一人用の椅子で、座る隙間がほぼないのにだ。
彼女は無理矢理座り、その背中をぴったりと密着させている。
「別にって……意味わからんのだけど」
俺の不満に、魔王はむぅとひと唸りして、
「……ふん、我が輩もアニメを一緒に観たいだけだ」
彼女は素っ気なくぽつりと答えた。
なんか拗ねてるような気がするんだが……
うーん、俺の気のせいか?
アニメの放送中、魔王は一言も話さず、食い入るように視聴している。
ときおり小さく笑ったり、ヒロインの言動に共感して頷いたりしていた。
そういえば魔王も原作漫画を読んでたな。
何度も何度も読み返すくらい、気に入ってたから、アニメにも興味があるのか——
「……ん?」
アニメも後半に差し掛かった時。
俺はとあるシーンで、なぜか強烈な既視感を覚えた。
ヒロインがポッキンゲームを提案し、嫌がる主人公に強制的にゲームをやらせる場面だ。
……これってたしか原作1巻の2話だったよな。
俺を含めファンの間でも、それほど盛り上がらなかった話だ。
それがどうして——
「——あっ!?」
その瞬間、俺は全てを理解した。
魔王がポッキン一箱で終わらせたかった理由。
このアニメを観た後、俺が警戒すると考えたんじゃないのか?
だとしたら、今までやってきたポッキンゲームは……
異世界の儀式じゃなくただのリア充ゲーム!?
え、ちょっと待て待て。
魔王の目的は、俺とキスすることなのか!?
「来週も楽しみだな。そう思うだろ、相馬」
彼女の艶っぽい声に、俺は動悸がバクバクと止まらない。
「お、おう」これが精一杯。

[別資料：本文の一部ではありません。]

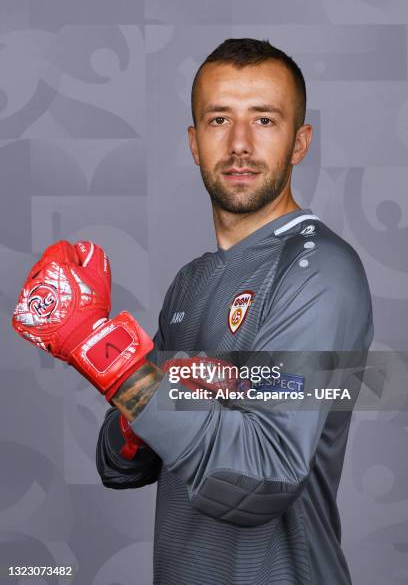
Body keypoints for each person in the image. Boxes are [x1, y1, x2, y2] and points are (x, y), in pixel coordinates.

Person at [13, 39, 373, 585]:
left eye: (265, 120)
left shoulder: (320, 270)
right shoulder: (192, 283)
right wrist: (139, 409)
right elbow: (123, 465)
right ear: (193, 141)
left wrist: (105, 354)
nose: (240, 144)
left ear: (300, 142)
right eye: (219, 119)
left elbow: (264, 478)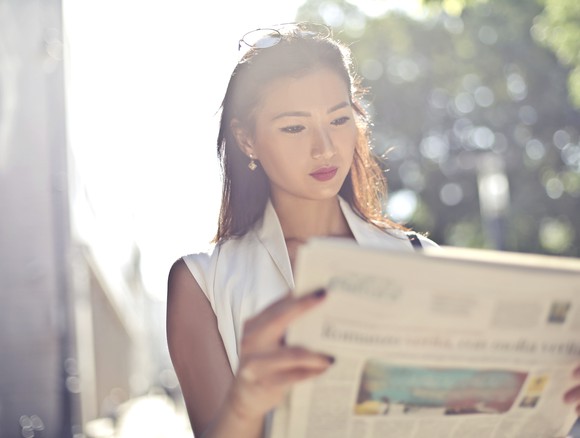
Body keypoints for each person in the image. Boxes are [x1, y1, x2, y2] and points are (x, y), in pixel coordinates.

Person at [166, 22, 580, 438]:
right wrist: (246, 404)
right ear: (247, 140)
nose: (324, 147)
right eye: (294, 127)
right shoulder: (201, 284)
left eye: (339, 119)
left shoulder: (419, 257)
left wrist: (551, 400)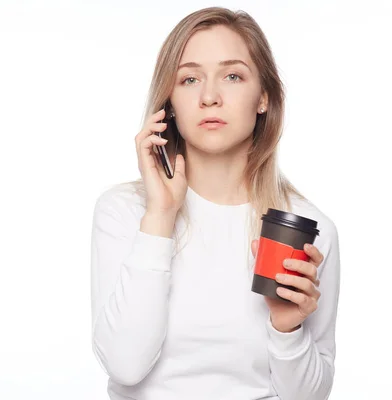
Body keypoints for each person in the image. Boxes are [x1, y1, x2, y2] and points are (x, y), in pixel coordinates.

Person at [90, 6, 341, 400]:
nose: (209, 96)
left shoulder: (304, 226)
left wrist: (287, 329)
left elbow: (310, 397)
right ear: (169, 102)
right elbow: (125, 365)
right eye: (189, 79)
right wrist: (160, 216)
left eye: (232, 76)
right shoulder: (124, 211)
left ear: (264, 98)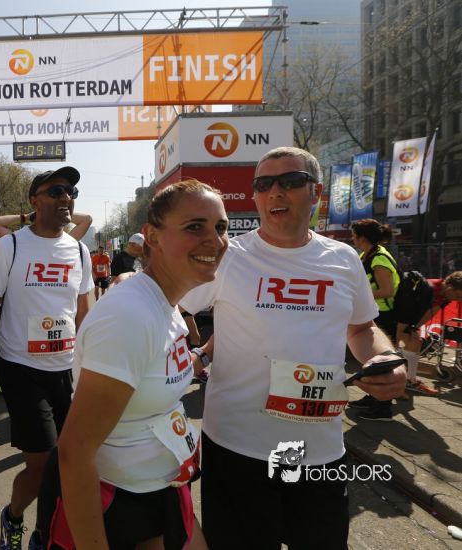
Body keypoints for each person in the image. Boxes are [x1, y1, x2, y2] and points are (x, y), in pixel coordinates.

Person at [178, 147, 406, 549]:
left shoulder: (344, 259)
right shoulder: (227, 257)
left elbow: (361, 328)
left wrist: (383, 357)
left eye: (290, 181)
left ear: (316, 192)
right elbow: (168, 307)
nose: (275, 192)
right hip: (236, 447)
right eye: (263, 184)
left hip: (318, 452)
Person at [37, 180, 224, 550]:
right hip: (116, 503)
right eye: (195, 227)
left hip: (164, 489)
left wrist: (203, 354)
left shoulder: (165, 303)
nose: (215, 241)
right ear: (152, 237)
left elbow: (155, 377)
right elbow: (75, 453)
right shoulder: (130, 315)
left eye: (221, 227)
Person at [0, 166, 93, 550]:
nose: (66, 198)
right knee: (42, 463)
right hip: (21, 369)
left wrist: (93, 372)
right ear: (34, 201)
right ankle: (14, 517)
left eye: (71, 191)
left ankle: (49, 531)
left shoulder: (79, 250)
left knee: (71, 461)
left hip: (67, 371)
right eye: (56, 191)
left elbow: (84, 315)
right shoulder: (9, 246)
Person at [348, 219, 400, 421]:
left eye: (354, 235)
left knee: (381, 362)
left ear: (362, 237)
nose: (352, 239)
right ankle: (373, 397)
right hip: (374, 312)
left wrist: (360, 296)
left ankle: (383, 408)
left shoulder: (379, 258)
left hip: (383, 314)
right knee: (371, 361)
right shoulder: (366, 255)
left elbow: (387, 290)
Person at [388, 271, 462, 396]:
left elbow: (431, 312)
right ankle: (396, 381)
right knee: (401, 344)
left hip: (407, 317)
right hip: (396, 315)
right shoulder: (428, 288)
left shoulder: (446, 296)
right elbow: (406, 308)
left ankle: (409, 380)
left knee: (415, 343)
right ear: (450, 287)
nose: (459, 300)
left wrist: (415, 328)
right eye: (459, 296)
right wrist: (404, 330)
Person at [0, 211, 93, 241]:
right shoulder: (20, 242)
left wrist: (54, 212)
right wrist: (25, 217)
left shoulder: (65, 242)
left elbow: (87, 219)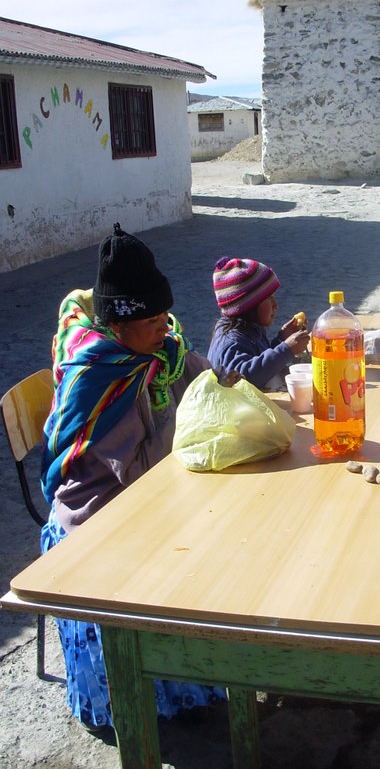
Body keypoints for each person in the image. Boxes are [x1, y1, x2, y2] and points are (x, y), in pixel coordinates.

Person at [40, 223, 228, 732]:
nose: (166, 328)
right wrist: (189, 412)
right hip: (99, 512)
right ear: (119, 325)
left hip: (143, 491)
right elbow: (141, 470)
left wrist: (226, 385)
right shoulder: (105, 375)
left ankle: (201, 678)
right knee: (209, 535)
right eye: (152, 320)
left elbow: (203, 372)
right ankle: (146, 694)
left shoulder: (156, 351)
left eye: (166, 316)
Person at [207, 255, 310, 389]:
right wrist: (286, 350)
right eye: (269, 298)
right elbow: (243, 379)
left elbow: (259, 361)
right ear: (249, 305)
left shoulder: (249, 330)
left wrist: (281, 339)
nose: (276, 305)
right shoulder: (230, 341)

今はこれ以上言葉が出てこない。
沈黙の中、エンディング曲が流れ始めていた。
魔王はその曲を口ずさみながら、本をペラペラと捲っていたのだが——
なんか、見覚えのあるエロいシーンがあるんだけど…‥
「ちょっと待って……おまえ、その本ってまさか——!?」
「うむ、これは相馬が隠していた18禁の同人誌だ」
言うと彼女はドヤ顔で、一番エロいシーンを俺の前に突きつけた。
「はあああああ!? え、おま、ええ〜……どうやって見つけたんだよ……」
絶対に誰にも見つからないように、引き出しを二重底にしたのに……
「うむ、佳奈と一緒に隠し場所を見つけてな」
なに、え、妹にまでバレてんの?
え、は、なに……ちょ、頭が混乱してるんですけど!?
魔王はまた一枚ページを捲り——
「——そうか……次はこれを参考にすればいいのか」
ぽつりと小さく呟いた言葉を、俺は聞かなかったことにした。